Think of an abstract hash function as a black-box mapping from an arbitrary input to a finite output.
Since the number of possible inputs is infinite, if you assume the function to approximate a stable (because it's a hash), random (cryptographic) mapping of input to output, each output value must have an infinite number of collisions (infinite input space / finite output space
)
They're just randomly distributed, an average of 2 ^ $output_bits
(far) apart. Note that for this to be true, the size of the input doesn't matter; just the fact that it is a function which takes any input and produces a bounded output.
A perfect* hash function might have 1:1 mapping for inputs of exactly the output length; with any practical hash function once the number of input values becomes significant, the "birthday problem" should be noted, in that while the chance of any pair of items colliding is small, as the number of items grows the number of pairs which might collide grows with n!

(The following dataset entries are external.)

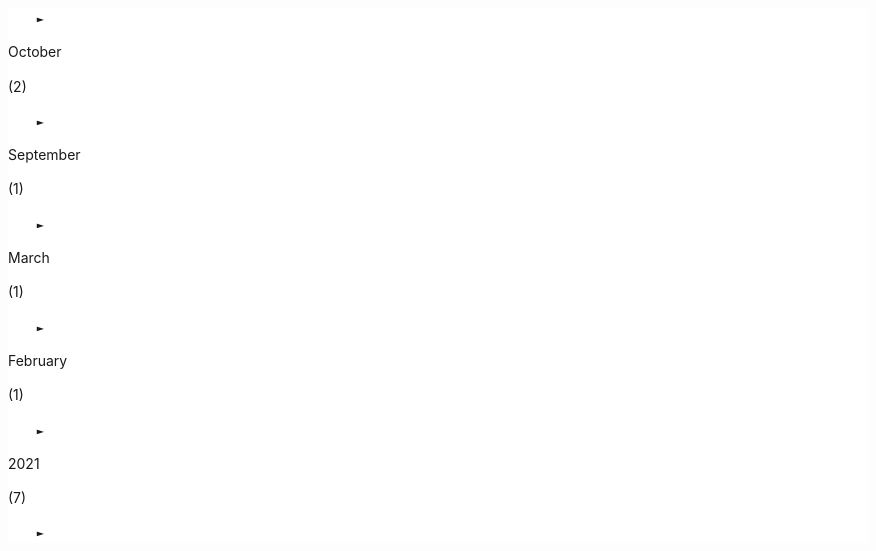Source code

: 
        ► 
      



October

(2)







        ► 
      



September

(1)







        ► 
      



March

(1)







        ► 
      



February

(1)









        ► 
      



2021

(7)





        ► 
      
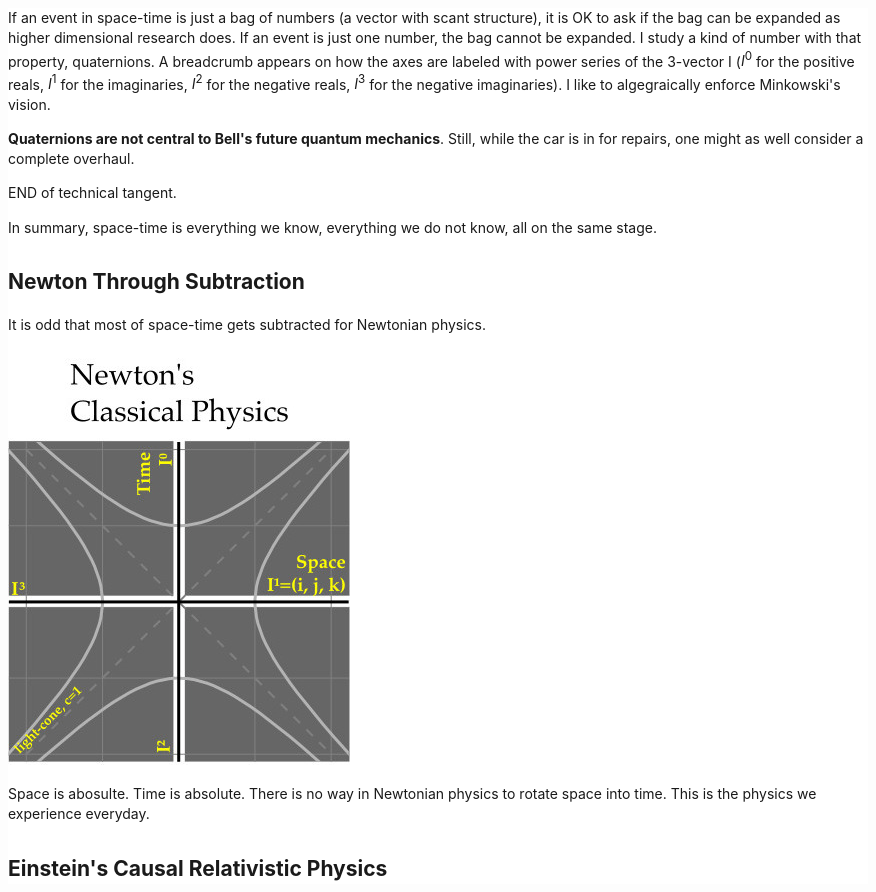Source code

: If an event in space-time is just a bag of numbers (a vector with scant structure), it is OK to ask if the bag can be expanded
as higher dimensional research does. If an event is just one
number, the bag cannot be expanded. I study a kind of number with
that property, quaternions. A breadcrumb appears on how the axes
are labeled with power series of the 3-vector I ($I^0$ for the
positive reals, $I^1$ for the imaginaries, $I^2$ for the
negative reals, $I^3$ for the negative imaginaries). I like to 
algegraically enforce Minkowski's vision. 

**Quaternions are not central to Bell's future quantum mechanics**.
Still, while the car is in for repairs, one might as well 
consider a complete overhaul.

END of technical tangent.

In summary, space-time is everything we know, everything we do
not know, all on the same stage.

## Newton Through Subtraction

It is odd that most of space-time gets subtracted for Newtonian
physics.

![](../images/QM/BellsFuture/Bells_future_QM_Newton.jpg)

Space is abosulte. Time is absolute. There is no way in Newtonian
physics to rotate space into time. This is the physics we 
experience everyday. 

##  Einstein's Causal Relativistic Physics
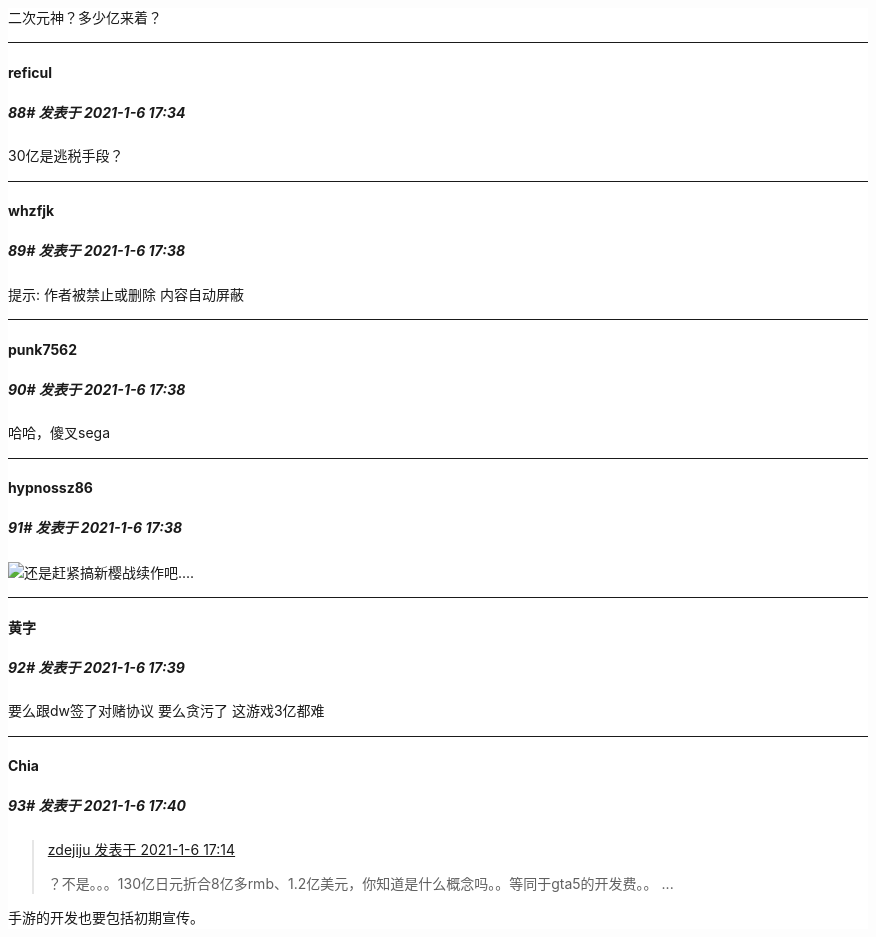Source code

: 
二次元神？多少亿来着？


-----

####  reficul  
##### 88#       发表于 2021-1-6 17:34


30亿是逃税手段？


-----

####  whzfjk  
##### 89#       发表于 2021-1-6 17:38

提示: 作者被禁止或删除 内容自动屏蔽


-----

####  punk7562  
##### 90#       发表于 2021-1-6 17:38


哈哈，傻叉sega


-----

####  hypnossz86  
##### 91#       发表于 2021-1-6 17:38


<img src="https://static.saraba1st.com/image/smiley/face2017/001.png" referrerpolicy="no-referrer">还是赶紧搞新樱战续作吧....


-----

####  黄字  
##### 92#       发表于 2021-1-6 17:39


要么跟dw签了对赌协议 要么贪污了 这游戏3亿都难


-----

####  Chia  
##### 93#       发表于 2021-1-6 17:40


<blockquote><a href="httphttps://bbs.saraba1st.com/2b/forum.php?mod=redirect&amp;goto=findpost&amp;pid=49956844&amp;ptid=1981495" target="_blank">zdejiju 发表于 2021-1-6 17:14</a>

？不是。。。130亿日元折合8亿多rmb、1.2亿美元，你知道是什么概念吗。。等同于gta5的开发费。。 ...</blockquote>
手游的开发也要包括初期宣传。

so the probability of any collision rapidly approaches 1. In your example, 16 bytes is a lot of n
.
If the input is shorter than the output, where does the extra output space come from? Since we have only one input, the answer must be derived from the input or internal to the function (constant).
Practically, hash implementations mix similar short inputs with padding and the input length itself to distinguish 0101
from 0000 0101
as part of the standard interface specified to the particular cryptographic primitives.
*yes; for this purpose, the identity f(x) = x
is a "perfect" hash function (no collisions), but has some confidentiality flaws.